====== Data in this exercise

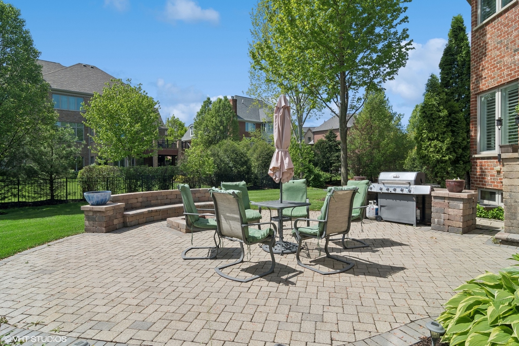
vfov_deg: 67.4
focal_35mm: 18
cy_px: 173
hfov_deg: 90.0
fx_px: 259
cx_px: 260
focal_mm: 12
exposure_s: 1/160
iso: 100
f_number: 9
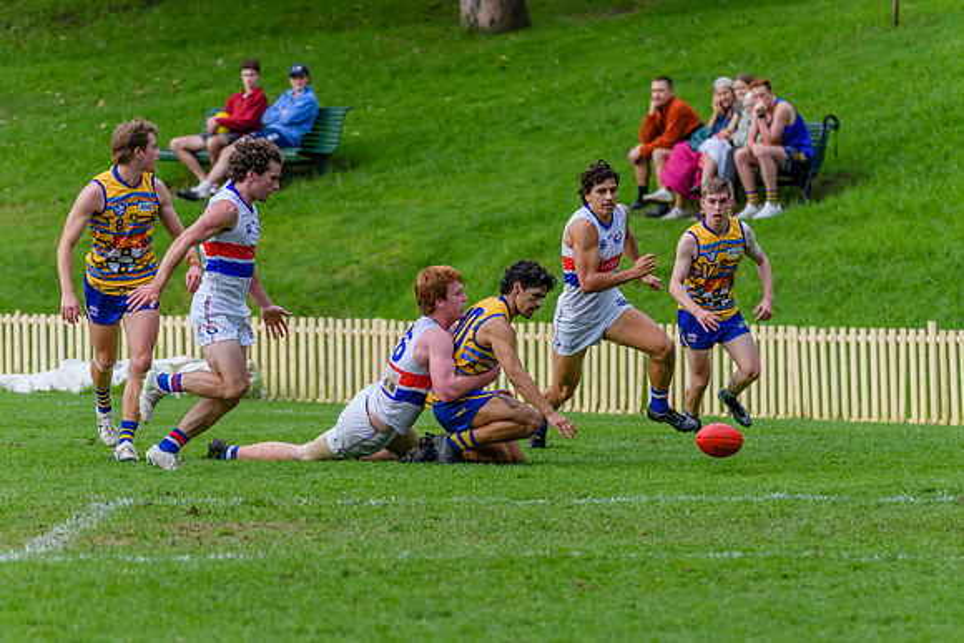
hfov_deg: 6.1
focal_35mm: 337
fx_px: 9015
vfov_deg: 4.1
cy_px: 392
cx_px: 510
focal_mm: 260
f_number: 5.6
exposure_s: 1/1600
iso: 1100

============

Retype every entry word for word, but do not carry over the pictures.

Result of the exercise>
vfov_deg: 67.4
focal_35mm: 18
cy_px: 173
hfov_deg: 90.0
fx_px: 259
cx_px: 260
focal_mm: 12
exposure_s: 1/160
iso: 100
f_number: 9
hfov_deg: 6.1
focal_35mm: 337
fx_px: 9015
vfov_deg: 4.1
cy_px: 392
cx_px: 510
focal_mm: 260
f_number: 5.6
exposure_s: 1/1600
iso: 1100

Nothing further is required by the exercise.